→ Task objective
All of the data below needs to be set down again, exactly as shown.

→ Records provided
BEGIN

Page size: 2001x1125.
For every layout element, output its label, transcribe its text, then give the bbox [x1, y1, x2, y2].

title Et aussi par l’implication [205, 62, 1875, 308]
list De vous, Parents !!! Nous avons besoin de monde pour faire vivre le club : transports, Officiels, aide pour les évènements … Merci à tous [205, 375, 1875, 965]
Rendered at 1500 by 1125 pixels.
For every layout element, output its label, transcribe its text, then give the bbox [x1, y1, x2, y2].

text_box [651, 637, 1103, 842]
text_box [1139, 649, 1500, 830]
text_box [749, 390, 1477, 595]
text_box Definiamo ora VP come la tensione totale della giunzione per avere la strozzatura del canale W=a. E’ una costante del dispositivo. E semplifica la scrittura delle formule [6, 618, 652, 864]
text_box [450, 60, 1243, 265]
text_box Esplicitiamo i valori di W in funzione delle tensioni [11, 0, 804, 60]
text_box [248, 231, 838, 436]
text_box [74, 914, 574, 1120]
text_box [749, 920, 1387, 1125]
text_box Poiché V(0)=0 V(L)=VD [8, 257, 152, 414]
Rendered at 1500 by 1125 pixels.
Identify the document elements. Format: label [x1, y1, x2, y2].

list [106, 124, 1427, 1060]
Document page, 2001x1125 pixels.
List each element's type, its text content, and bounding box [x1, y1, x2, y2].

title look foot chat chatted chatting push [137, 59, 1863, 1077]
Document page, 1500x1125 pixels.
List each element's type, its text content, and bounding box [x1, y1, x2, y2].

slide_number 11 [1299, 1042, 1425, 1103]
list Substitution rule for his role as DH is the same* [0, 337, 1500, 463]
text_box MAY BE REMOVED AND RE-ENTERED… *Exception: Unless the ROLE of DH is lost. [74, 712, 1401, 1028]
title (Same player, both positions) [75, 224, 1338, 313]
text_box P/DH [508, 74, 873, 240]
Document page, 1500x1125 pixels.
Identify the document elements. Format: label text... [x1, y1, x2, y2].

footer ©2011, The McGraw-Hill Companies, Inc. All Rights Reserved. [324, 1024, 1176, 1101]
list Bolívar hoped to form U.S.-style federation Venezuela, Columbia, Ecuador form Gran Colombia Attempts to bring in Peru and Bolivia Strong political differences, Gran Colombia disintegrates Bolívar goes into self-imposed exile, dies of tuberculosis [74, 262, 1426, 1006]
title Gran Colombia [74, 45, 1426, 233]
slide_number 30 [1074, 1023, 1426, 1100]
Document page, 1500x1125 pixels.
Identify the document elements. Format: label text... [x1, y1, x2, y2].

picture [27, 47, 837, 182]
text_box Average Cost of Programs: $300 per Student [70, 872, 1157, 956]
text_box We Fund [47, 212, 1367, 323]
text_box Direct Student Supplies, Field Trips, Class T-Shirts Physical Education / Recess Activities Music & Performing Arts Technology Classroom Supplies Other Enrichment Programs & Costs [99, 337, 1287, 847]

END

→ Task answer
Page size: 2001x1125.
For every layout element, output its label, transcribe its text, then give the bbox [x1, y1, x2, y2].

title Et aussi par l’implication [205, 62, 1875, 308]
list De vous, Parents !!! Nous avons besoin de monde pour faire vivre le club : transports, Officiels, aide pour les évènements … Merci à tous [205, 375, 1875, 965]
Rendered at 1500 by 1125 pixels.
For every layout element, output its label, transcribe its text, then give the bbox [x1, y1, x2, y2].

text_box [651, 637, 1103, 842]
text_box [1139, 649, 1500, 830]
text_box [749, 390, 1477, 595]
text_box Definiamo ora VP come la tensione totale della giunzione per avere la strozzatura del canale W=a. E’ una costante del dispositivo. E semplifica la scrittura delle formule [6, 618, 652, 864]
text_box [450, 60, 1243, 265]
text_box Esplicitiamo i valori di W in funzione delle tensioni [11, 0, 804, 60]
text_box [248, 231, 838, 436]
text_box [74, 914, 574, 1120]
text_box [749, 920, 1387, 1125]
text_box Poiché V(0)=0 V(L)=VD [8, 257, 152, 414]
Rendered at 1500 by 1125 pixels.
Identify the document elements. Format: label [x1, y1, x2, y2].

list [106, 124, 1427, 1060]
Document page, 2001x1125 pixels.
List each element's type, its text content, and bounding box [x1, y1, x2, y2].

title look foot chat chatted chatting push [137, 59, 1863, 1077]
Document page, 1500x1125 pixels.
List each element's type, its text content, and bounding box [x1, y1, x2, y2].

slide_number 11 [1299, 1042, 1425, 1103]
list Substitution rule for his role as DH is the same* [0, 337, 1500, 463]
text_box MAY BE REMOVED AND RE-ENTERED… *Exception: Unless the ROLE of DH is lost. [74, 712, 1401, 1028]
title (Same player, both positions) [75, 224, 1338, 313]
text_box P/DH [508, 74, 873, 240]
Document page, 1500x1125 pixels.
Identify the document elements. Format: label text... [x1, y1, x2, y2].

footer ©2011, The McGraw-Hill Companies, Inc. All Rights Reserved. [324, 1024, 1176, 1101]
list Bolívar hoped to form U.S.-style federation Venezuela, Columbia, Ecuador form Gran Colombia Attempts to bring in Peru and Bolivia Strong political differences, Gran Colombia disintegrates Bolívar goes into self-imposed exile, dies of tuberculosis [74, 262, 1426, 1006]
title Gran Colombia [74, 45, 1426, 233]
slide_number 30 [1074, 1023, 1426, 1100]
Document page, 1500x1125 pixels.
Identify the document elements. Format: label text... [x1, y1, x2, y2].

picture [27, 47, 837, 182]
text_box Average Cost of Programs: $300 per Student [70, 872, 1157, 956]
text_box We Fund [47, 212, 1367, 323]
text_box Direct Student Supplies, Field Trips, Class T-Shirts Physical Education / Recess Activities Music & Performing Arts Technology Classroom Supplies Other Enrichment Programs & Costs [99, 337, 1287, 847]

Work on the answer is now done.